- **Data section**:
==*==

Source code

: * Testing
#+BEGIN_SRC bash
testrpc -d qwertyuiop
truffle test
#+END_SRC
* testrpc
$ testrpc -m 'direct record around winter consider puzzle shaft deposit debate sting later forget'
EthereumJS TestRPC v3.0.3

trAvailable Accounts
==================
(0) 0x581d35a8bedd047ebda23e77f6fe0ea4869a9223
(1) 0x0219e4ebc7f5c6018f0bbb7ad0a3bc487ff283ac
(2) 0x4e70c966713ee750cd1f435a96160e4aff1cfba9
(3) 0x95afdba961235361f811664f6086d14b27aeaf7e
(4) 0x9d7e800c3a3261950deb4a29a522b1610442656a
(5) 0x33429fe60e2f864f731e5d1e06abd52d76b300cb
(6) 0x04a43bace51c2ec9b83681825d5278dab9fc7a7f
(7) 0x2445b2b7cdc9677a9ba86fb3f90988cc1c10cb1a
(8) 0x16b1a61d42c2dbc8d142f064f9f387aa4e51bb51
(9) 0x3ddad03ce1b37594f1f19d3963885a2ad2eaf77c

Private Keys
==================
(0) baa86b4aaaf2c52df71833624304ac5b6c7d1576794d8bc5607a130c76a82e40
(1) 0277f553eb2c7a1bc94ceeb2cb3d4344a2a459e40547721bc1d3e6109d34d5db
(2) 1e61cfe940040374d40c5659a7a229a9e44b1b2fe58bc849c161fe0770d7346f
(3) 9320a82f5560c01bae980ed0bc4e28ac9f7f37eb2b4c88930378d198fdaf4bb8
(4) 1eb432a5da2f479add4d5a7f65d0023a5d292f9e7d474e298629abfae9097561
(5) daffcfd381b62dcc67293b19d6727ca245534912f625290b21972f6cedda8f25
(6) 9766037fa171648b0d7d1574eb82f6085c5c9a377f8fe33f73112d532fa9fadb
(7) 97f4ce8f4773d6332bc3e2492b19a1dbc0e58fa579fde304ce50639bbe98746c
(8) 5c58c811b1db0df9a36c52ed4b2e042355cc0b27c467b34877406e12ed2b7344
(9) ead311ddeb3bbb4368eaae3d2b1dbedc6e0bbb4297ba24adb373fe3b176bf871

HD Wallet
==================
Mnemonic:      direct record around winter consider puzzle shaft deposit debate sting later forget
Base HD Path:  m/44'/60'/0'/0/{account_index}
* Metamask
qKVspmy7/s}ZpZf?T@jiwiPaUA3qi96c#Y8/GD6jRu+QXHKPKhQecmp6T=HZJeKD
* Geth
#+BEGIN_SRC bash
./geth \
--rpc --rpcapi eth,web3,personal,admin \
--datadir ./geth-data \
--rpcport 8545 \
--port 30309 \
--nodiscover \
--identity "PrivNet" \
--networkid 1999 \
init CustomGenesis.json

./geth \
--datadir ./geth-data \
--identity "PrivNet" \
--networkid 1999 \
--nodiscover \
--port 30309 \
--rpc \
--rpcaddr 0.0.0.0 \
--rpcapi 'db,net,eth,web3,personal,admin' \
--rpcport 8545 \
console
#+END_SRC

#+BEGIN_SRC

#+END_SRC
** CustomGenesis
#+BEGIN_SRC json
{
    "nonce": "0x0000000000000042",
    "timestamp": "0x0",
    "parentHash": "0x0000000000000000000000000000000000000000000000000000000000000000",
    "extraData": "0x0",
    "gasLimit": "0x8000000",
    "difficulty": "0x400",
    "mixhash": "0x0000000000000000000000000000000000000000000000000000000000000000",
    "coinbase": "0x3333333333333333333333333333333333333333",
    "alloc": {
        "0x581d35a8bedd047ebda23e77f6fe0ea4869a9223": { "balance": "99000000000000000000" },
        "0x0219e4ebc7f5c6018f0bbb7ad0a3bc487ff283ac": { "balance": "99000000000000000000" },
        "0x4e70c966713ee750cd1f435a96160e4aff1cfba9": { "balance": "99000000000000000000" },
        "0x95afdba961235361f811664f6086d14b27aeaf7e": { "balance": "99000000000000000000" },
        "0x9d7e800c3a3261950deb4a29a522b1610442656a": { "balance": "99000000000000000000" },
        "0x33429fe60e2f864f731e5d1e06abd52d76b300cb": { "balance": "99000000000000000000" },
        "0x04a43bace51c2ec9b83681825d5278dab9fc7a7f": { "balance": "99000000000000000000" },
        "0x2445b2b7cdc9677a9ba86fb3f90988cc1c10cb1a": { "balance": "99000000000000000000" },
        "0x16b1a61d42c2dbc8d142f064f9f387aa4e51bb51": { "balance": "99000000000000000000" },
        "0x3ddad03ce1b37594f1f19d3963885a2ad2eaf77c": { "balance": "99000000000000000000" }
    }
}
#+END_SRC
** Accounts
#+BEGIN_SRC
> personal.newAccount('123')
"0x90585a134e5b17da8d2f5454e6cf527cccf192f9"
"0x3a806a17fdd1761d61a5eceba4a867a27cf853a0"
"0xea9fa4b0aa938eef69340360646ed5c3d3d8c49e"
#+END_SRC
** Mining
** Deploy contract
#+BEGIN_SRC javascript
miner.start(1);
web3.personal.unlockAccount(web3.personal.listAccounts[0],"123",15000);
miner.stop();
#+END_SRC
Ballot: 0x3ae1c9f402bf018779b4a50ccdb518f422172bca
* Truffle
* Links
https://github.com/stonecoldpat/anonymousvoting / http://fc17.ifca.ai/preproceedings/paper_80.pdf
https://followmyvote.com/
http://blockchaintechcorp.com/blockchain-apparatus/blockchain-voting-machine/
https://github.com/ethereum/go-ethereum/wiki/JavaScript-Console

==*==

- **Problem description**:
Search the material above for lines containing the string "https", then pull them out.

- **Task solution**:
https://github.com/stonecoldpat/anonymousvoting / http://fc17.ifca.ai/preproceedings/paper_80.pdf
https://followmyvote.com/
https://github.com/ethereum/go-ethereum/wiki/JavaScript-Console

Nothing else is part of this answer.